Design David Neale Sponsor Silent Pool Gin Build Neale Richards Garden Design Theme Contemporary yet relaxing city haven for a professional couple to unwind in
“ONCE YOU build a show garden you get the bug for it – a perverse sense of enjoyment and excitement, and when we won a gold medal at the 2010 Hampton Court Palace show we decided we’d design our own Chelsea garden one day – and this is it.
“I’d always thought that Silent Pool Distillery, near Guildford, would make a great theme for a show garden. For one thing it has beautiful brand colours – the bottles are a rich teal with 24 botanics embossed in copper round the sides. For another, the distillery is located close to the Silent Pool itself – an historic, spring-fed lake at the bottom of the North Downs. Legend has it a young woodcutter’s daughter was drowned here by a stranger on horseback – said to be King John in disguise. So the brand has a very powerful narrative too.

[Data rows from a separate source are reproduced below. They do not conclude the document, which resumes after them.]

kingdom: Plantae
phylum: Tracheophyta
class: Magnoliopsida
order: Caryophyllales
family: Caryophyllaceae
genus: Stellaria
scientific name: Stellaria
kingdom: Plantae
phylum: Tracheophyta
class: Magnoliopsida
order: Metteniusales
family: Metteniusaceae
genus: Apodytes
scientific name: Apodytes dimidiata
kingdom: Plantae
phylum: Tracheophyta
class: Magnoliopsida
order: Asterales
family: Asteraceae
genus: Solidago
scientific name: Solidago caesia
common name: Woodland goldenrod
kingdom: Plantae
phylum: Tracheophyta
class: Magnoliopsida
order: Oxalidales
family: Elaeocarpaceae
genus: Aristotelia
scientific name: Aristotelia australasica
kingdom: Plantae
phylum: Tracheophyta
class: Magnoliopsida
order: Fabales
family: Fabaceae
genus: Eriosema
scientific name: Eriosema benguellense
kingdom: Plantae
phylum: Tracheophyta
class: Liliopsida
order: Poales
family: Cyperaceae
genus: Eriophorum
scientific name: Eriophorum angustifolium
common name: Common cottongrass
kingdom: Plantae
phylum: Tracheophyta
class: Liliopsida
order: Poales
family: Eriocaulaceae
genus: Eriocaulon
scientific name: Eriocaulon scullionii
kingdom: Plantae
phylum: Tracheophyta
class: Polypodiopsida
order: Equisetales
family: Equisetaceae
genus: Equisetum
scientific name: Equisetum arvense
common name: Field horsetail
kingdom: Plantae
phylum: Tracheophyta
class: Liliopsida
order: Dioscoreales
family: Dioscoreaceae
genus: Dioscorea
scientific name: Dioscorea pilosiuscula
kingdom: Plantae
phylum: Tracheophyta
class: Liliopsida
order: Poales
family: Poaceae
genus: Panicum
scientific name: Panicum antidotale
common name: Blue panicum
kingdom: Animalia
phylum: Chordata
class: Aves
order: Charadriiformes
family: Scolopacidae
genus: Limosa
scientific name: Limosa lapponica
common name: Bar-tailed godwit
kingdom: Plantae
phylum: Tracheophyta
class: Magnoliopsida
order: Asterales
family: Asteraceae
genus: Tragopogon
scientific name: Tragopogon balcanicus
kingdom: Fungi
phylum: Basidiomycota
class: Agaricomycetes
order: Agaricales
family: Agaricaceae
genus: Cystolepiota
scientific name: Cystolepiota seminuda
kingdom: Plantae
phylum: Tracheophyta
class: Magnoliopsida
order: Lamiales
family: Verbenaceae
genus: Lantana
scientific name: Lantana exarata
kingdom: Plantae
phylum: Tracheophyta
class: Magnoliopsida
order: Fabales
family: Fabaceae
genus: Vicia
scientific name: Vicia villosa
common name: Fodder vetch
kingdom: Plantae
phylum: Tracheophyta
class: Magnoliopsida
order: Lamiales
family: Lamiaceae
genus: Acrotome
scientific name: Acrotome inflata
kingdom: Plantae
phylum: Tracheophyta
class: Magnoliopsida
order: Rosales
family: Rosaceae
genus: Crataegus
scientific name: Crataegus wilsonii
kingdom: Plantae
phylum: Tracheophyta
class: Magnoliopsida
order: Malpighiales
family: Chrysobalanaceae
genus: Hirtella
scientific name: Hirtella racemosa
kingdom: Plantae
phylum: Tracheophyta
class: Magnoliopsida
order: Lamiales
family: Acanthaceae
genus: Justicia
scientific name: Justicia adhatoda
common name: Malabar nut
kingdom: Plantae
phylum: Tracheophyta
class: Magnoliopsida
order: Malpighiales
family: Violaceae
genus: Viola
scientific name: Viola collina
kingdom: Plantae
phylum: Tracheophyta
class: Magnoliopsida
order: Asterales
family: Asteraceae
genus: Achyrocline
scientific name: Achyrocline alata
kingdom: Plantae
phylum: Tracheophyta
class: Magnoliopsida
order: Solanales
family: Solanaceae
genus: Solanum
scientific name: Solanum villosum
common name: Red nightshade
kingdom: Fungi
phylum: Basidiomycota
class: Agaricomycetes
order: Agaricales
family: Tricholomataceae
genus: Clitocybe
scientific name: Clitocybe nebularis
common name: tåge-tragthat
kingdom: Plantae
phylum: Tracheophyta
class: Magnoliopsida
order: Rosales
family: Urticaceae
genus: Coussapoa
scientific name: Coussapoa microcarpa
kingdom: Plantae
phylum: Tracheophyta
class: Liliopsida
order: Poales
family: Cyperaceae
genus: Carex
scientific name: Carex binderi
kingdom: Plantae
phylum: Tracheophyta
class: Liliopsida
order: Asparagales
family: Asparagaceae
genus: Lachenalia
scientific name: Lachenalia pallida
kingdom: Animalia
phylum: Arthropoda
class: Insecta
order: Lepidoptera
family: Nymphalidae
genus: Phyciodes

“We’re using UK-sourced materials, such as weathered-oak decking from Norbury Park, Purbeck dry-stone walling and Portland stone paving. We’ve chosen 5.5m (18ft) tall Carpinus betulus (hornbeam) with rootballs each weighing a tonne. The overall effect is of a leafy glade above a pool where dappled shade instantly cools the air.
“Copper accents drift through the blue and white colour scheme with swathes of Iris fulva and coppery fern Dryopteris erythrosora set against blue irises, amsonia, delphiniums, Anchusa azurea ‘Dropmore’, aquilegia ‘Hensol Harebell’, Brunnera macrophylla ‘Alexanders Great’, geraniums ‘Brookside’ and ‘Johnson’s Blue’ and Allium caeruleum.
“We’re planting botanicals too – irises (orris root is used in gin), Angelica archangelica for structure and height, chamomile for ground cover and white lavender in containers. Swathes of anthriscus softens the whole appearance, and grasses provide a semi-prairie effect around the boardwalk area.
“Getting the infinity pool 100% level with just the right flow of water is our biggest challenge. The pool is made from London Stone DesignClad porcelain tiles for a Corten-steel effect, with a rill around the perimeter and a twisted citrus peel sculpture in hammered copper, by Giles Rayner, at the centre.”